Installing Python

for machine learning and data science

Posted by on March 23, 2016 · 2 mins read

It’s been over a decade since I last worked with the Python programming language on day-to-day basis, but it’s pretty clear from the libraries, tutorials, and projects that Python is the defacto standard for data science and machine learning. Here’s how to get up and running, on both Windows and Linux, with the latest toolkits.

Windows (10 Desktop)

  1. Download and install Anaconda with Python 3.5.
  2. pip install theano algopy from the Anaconda shell.

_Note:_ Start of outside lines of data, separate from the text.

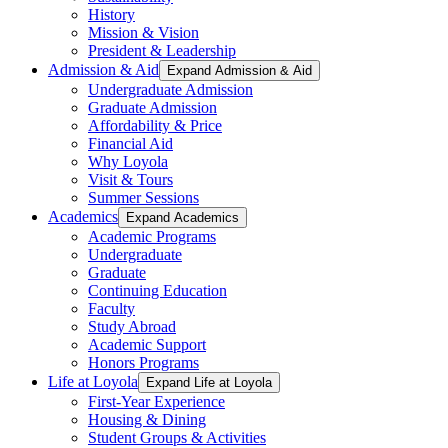
History
Mission & Vision
President & Leadership
Admission & Aid
Expand Admission & Aid
Undergraduate Admission
Graduate Admission
Affordability & Price
Financial Aid
Why Loyola
Visit & Tours
Summer Sessions
Academics
Expand Academics
Academic Programs
Undergraduate
Graduate
Continuing Education
Faculty
Study Abroad
Academic Support
Honors Programs
Life at Loyola
Expand Life at Loyola
First-Year Experience
Housing & Dining
Student Groups & Activities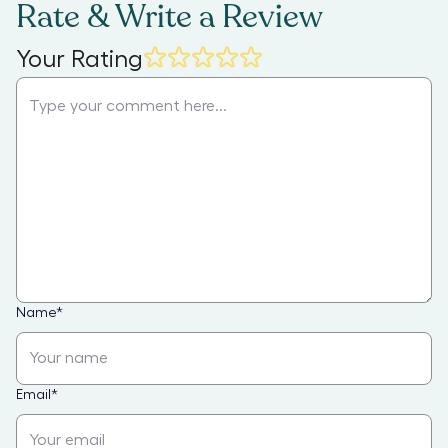
Rate & Write a Review
Your Rating
Name
*
Email
*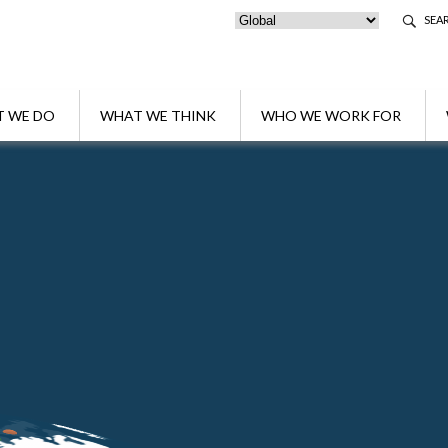
SEA
 WE DO
WHAT WE THINK
WHO WE WORK FOR
shford as Head of Tax of its London Office
omes Gary Ashford as Head of Tax of its Lo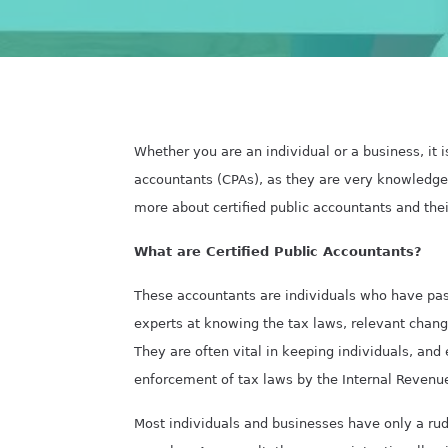
Whether you are an individual or a business, it i
accountants (CPAs), as they are very knowledge
more about certified public accountants
and thei
What are Certified Public Accountants?
These accountants are individuals who have pas
experts at knowing the tax laws, relevant chang
They are often vital in keeping individuals, and
enforcement of tax laws by the Internal Revenue
Most individuals and businesses have only a rud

NOTE: Windows is not supported for TensorFlow currently.

Linux (Ubuntu 14.04 LTS)

  1. sudo apt-get install python3-setuptools
  2. sudo easy_install3 pip
  3. sudo apt-get install python 3.5-dev
  4. sudo apt-get install python3.4-dev
  5. sudo pip3 install theano scikit-learn algopy pandas https://storage.googleapis.com/tensorflow/linux/cpu/tensorflow-0.9.0-cp34-cp34m-linux_x86_64.whl

NOTE: These directions worked in June 2016, expect the versions to be different later on.

What’s Installed?

Following these instructions will give you an isolated install of Python 3 with lots of great libraries, ready to go:

  • numpy: Numerical Python library offering linear algebra and useful matrix functions.
  • scipy: Scientific Python library with many useful numerical routines.
  • algopy: Algorithmic Differentiation library for evaluation of higher-order derivatives.
  • pandas: Pandas is great for data analysis and manipulation.
  • sklearn: Scikit Learn offers machine learning algorithms.
  • theano: Theano offers deep learning algorithms, building on numpy.
  • tensorflow: TensorFlow, from Google, offers numerical computation using data flow graphs.

To test out a successful install, try import theano, numpy, scipy, algopy, sklearn, pandas, tensorflow in the python shell. No errors, means a successful install. I’ll be delving into the use of these tools in future posts.